In a paper published in September, 2016, Chan Joo Lee and Sungha Park, of Severance Cardiovascular Hospital and Cardiovascular Research Institute, Yonsei University College of Medicine, Seoul, noted that “[h]ome BP [blood pressure] self-measurement and monitoring improves patients’ awareness and helps the management of hypertension. Recent technological advances are allowing for accurate measurement and telemonitoring of home BP, with a number of randomized clinical trials demonstrating the efficacy of telemonitoring for BP control.” Chan Joo Lee and Sungha Park, “The Role of Home Blood Pressure Telemonitoring for Blood Pressure Control,” 4(2-3) Pulse (Basel) 78-84 (2016 Sep), available at https://www.ncbi.nlm.nih.gov/pmc/articles/PMC5052691/.

This is an encouraging observation. In medical and bio-medical research, randomized clinical trials (RCTs) are considered the gold standard. Trial subjects volunteer to be randomly assigned to either the control group (not treated, or treated in conventional fashion) or the experimental group (treated with the drug or technology being evaluated). The investigators attempt to be sure the groups are comparable with respect to such factors as age, sex, diagnoses, medication history, and general health. In theory, if the two groups are comparable, then any differences in outcomes between them are presumably associated with the intervention under study, rather than with other, unrelated factors. While no study is perfect, scientists and healthcare professionals consider RCTs to be more reliable than any other form of clinical research.

Lee and Park mention several such trials in their paper. These vary in size, complexity, geographic footprint, and many other factors, but cumulatively they suggest that although more needs to be learned, BP monitoring works. Without trying to summarize all of the papers Lee and Park cited, one seems to stand out as especially suggestive and is briefly presented here.

In a British study, McManus RJ, Mant J, Bray EP, Holder R, Jones MI, Greenfield S, et al. Telemonitoring and self-management in the control of hypertension (TASMINH2): a randomised controlled trial. Lancet. 2010;376:163–172, found that self-management of hypertension in combination with telemonitoring of blood pressure measurements represents an important new addition to control of hypertension in primary care. See, https://pubmed.ncbi.nlm.nih.gov/20619448/.

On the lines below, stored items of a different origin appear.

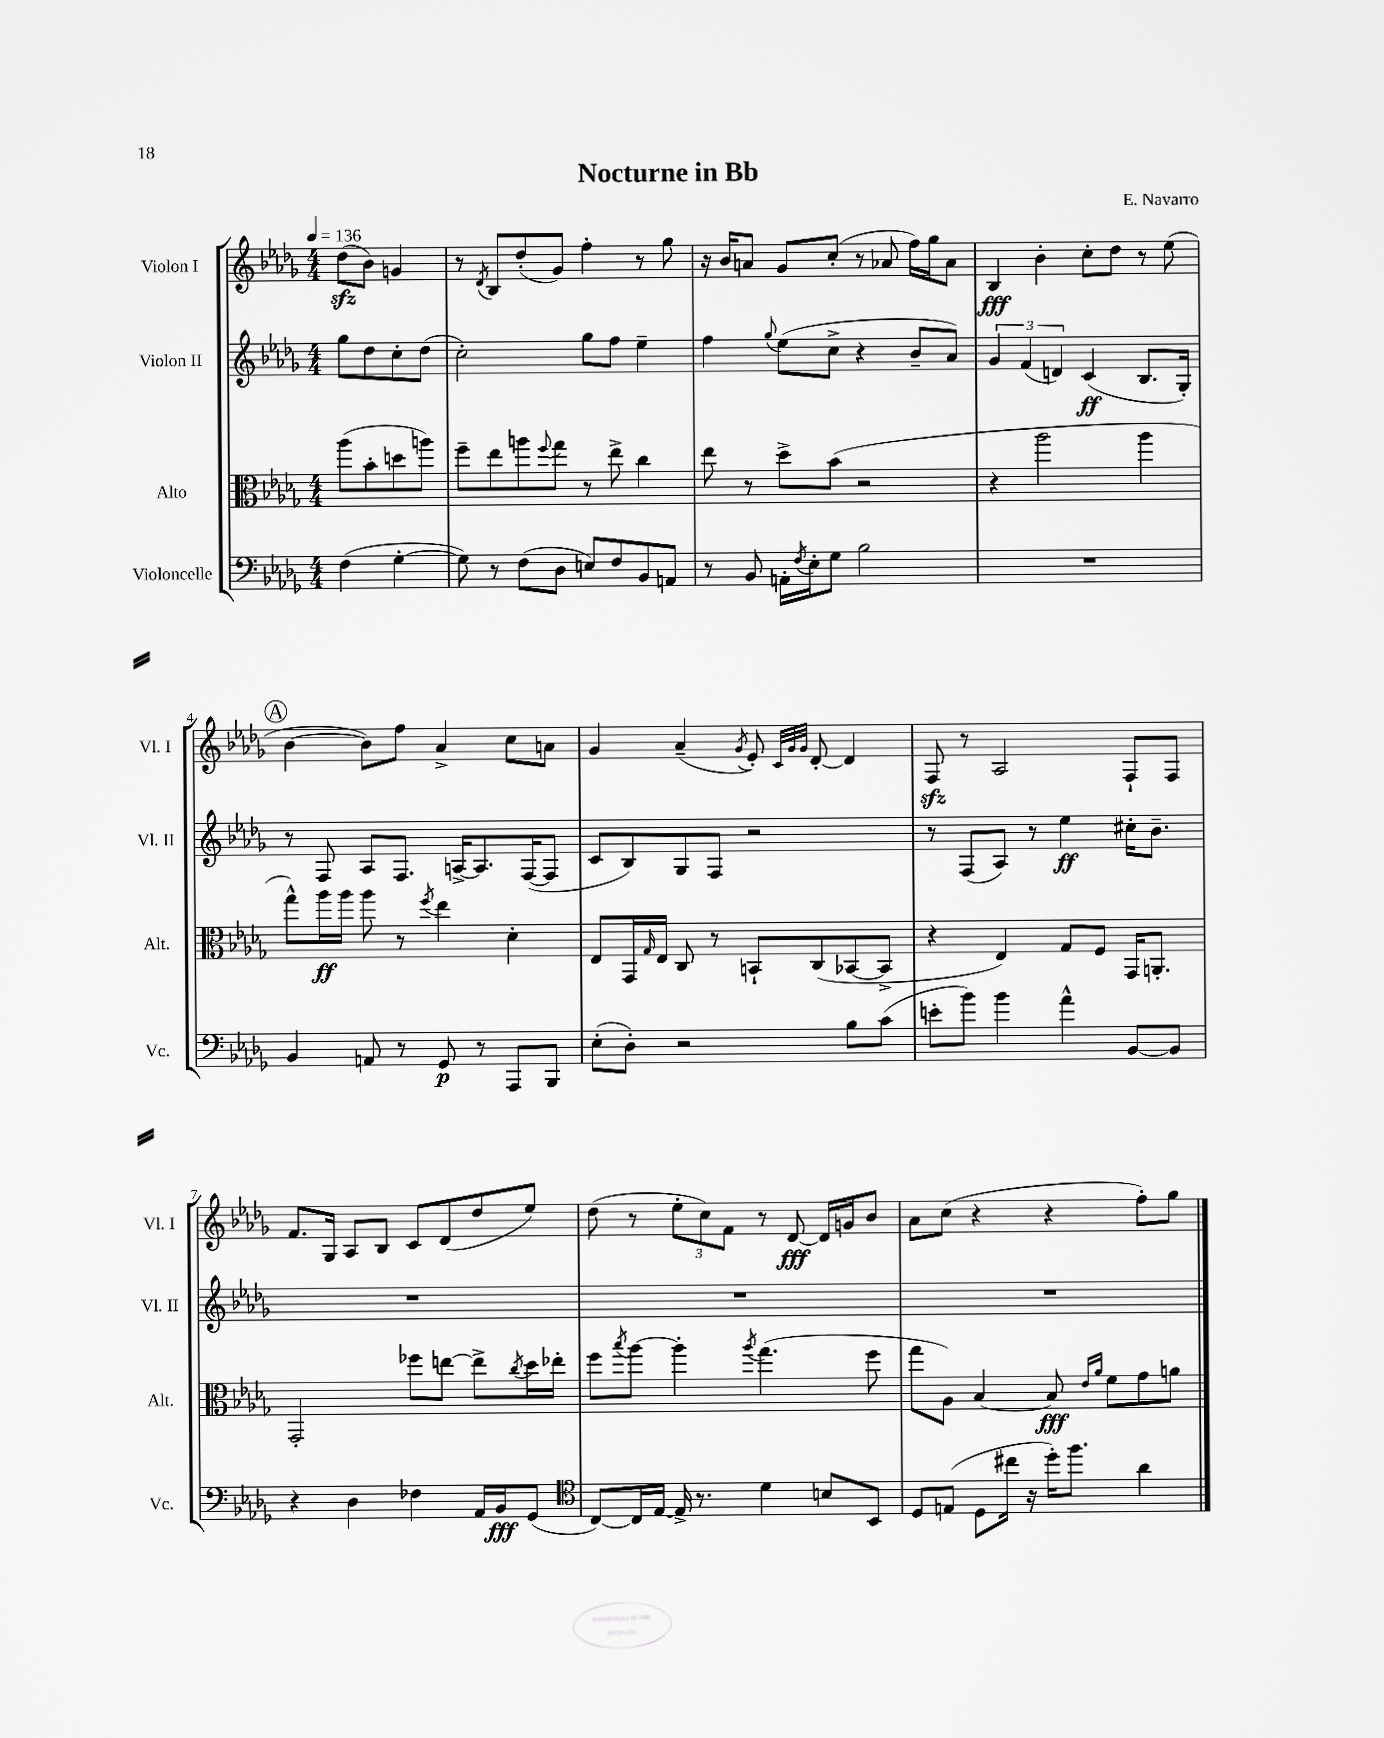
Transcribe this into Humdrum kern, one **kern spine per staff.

**kern	**kern	**kern	**kern
*staff4	*staff3	*staff2	*staff1
*clefF4	*clefC3	*clefG2	*clefG2
*k[b-e-a-d-g-]	*k[b-e-a-d-g-]	*k[b-e-a-d-g-]	*k[b-e-a-d-g-]
*M4/4	*M4/4	*M4/4	*M4/4
*MM136	*MM136	*MM136	*MM136
(4F	(8aa-	8gg-	(8dd-
.	8b-'	8dd-	8b-)
[4G-'	8dd	8cc'	4g
.	8aa)	(8dd-	.
=	=	=	=
8G-])	8ff~	2cc')	8r
.	.	.	8qd-
8r	8ee-	.	8B-
(8F	8aa	.	(8dd-'
.	8qqff	.	.
8D-	8gg-	.	8g-)
8E)	8r	8gg-	4ff'
8F	8ee-^	8ff	.
8BB-	4cc	4ee-~	8r
8AA	.	.	8gg-
=	=	=	=
8r	8ee-	4ff	16r
.	.	.	16b-
8BB-	8r	.	8a
.	.	8qqgg-	.
16AA'	8dd-^	(8ee-	8g-
8qF	.	.	.
16E-'	.	.	.
8G-	(8b-	8cc^	(8cc'
2B-	2r	4r	8r
.	.	.	8a-
.	.	8b-~	16ff)
.	.	.	16gg-
.	.	8a-)	8a-
=	=	=	=
1r	4r	6g-	4B-
.	.	(6f	.
.	2aa-	.	4b-'
.	.	6d)	.
.	.	(4c	8cc'
.	.	.	8dd-
.	4aa-	8.B-	8r
.	.	.	(8ee-
.	.	16G-')	.
=	=	=	=
4BB-	8gg-^^)	8r	[4b-
.	16aa-	8F	.
.	16aa-	.	.
8AA	8aa-	8A-	8b-])
8r	8r	8.F	8ff
.	8qff	.	.
8GG-	4ee-	.	4a-^
.	.	[16A^	.
8r	.	8.A]	.
8AAA-	4d-'	.	8cc
.	.	([16F	.
8BBB-	.	8F]	8a
=	=	=	=
(8E-'	8E-	8c	4g-
8D-')	16GG-	8B-)	.
.	16qqG-	.	.
.	16E-	.	.
2r	8C	8G-	(4a-~
.	8r	8F	.
.	.	.	8qg-
.	8BB`	2r	8e-')
.	.	.	32qqc
.	.	.	32qqg-
.	.	.	32qqg-
.	(8C	.	[8d-'
8B-	[8BB-	.	4d-]
(8c	8BB-^]	.	.
=	=	=	=
8e'	4r	8r	8F
8b-)	.	(8F	8r
4b-	4E-)	8A-)	2A-
.	.	8r	.
4a-^^	8G-	4ee-	.
.	8F	.	.
[8BB-	16GG-	16cc#'	8F`
.	8.AA'	8.b-~	.
8BB-]	.	.	8F
=	=	=	=
4r	2GG-'	1r	8.f
.	.	.	16G-
4D-	.	.	8A-
.	.	.	8B-
4F-	8ff-	.	8c
.	[8ee	.	(8d-
16AA-	8ee^]	.	8dd-
16BB-	.	.	.
.	8qcc	.	.
(8GG-	16dd-	.	8ee-)
.	16ee-'	.	.
=	=	=	=
*clefC4	*	*	*
[8C)	8ff	1r	(8dd-
.	8qbb-	.	.
16C]	[8aa-	.	8r
[16E-	.	.	.
16E-^]	4aa-']	.	12ee-'
8.r	.	.	.
.	.	.	12cc)
.	.	.	12f
.	8qaa-	.	.
4d-	(4.gg-	.	8r
.	.	.	[8d-
8B	.	.	16d-]
.	.	.	16g
8BB-	8ff	.	8b-
=	=	=	=
8D-	8gg-	1r	8a-
(8E	8A-)	.	(8cc
8D-	[4B-	.	4r
16cc#	.	.	.
16r	.	.	.
16dd-')	8B-]	.	4r
8.ff	.	.	.
.	16qqe-	.	.
.	16qqa-	.	.
.	8f	.	.
4a-	8g-	.	8ff')
.	8a	.	8gg-
==	==	==	==
*-	*-	*-	*-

In medicine, the search for new knowledge continues relentlessly. No doubt other trials will emerge examining the effectiveness and cost-effectiveness, the risks and benefits, and multiple other aspects of this form of remote patient monitoring. The nature of the science is such that some will be more favorable than others, some will be better-designed than others, but the overall consensus appears to support the conclusion reached by Lee ad Park: “The treatment of hypertension based on measurement of office BP once every few months may be a thing of the past…Therefore, home BP should be the ideal out-of-office BP measurement for routine management of hypertension patients.”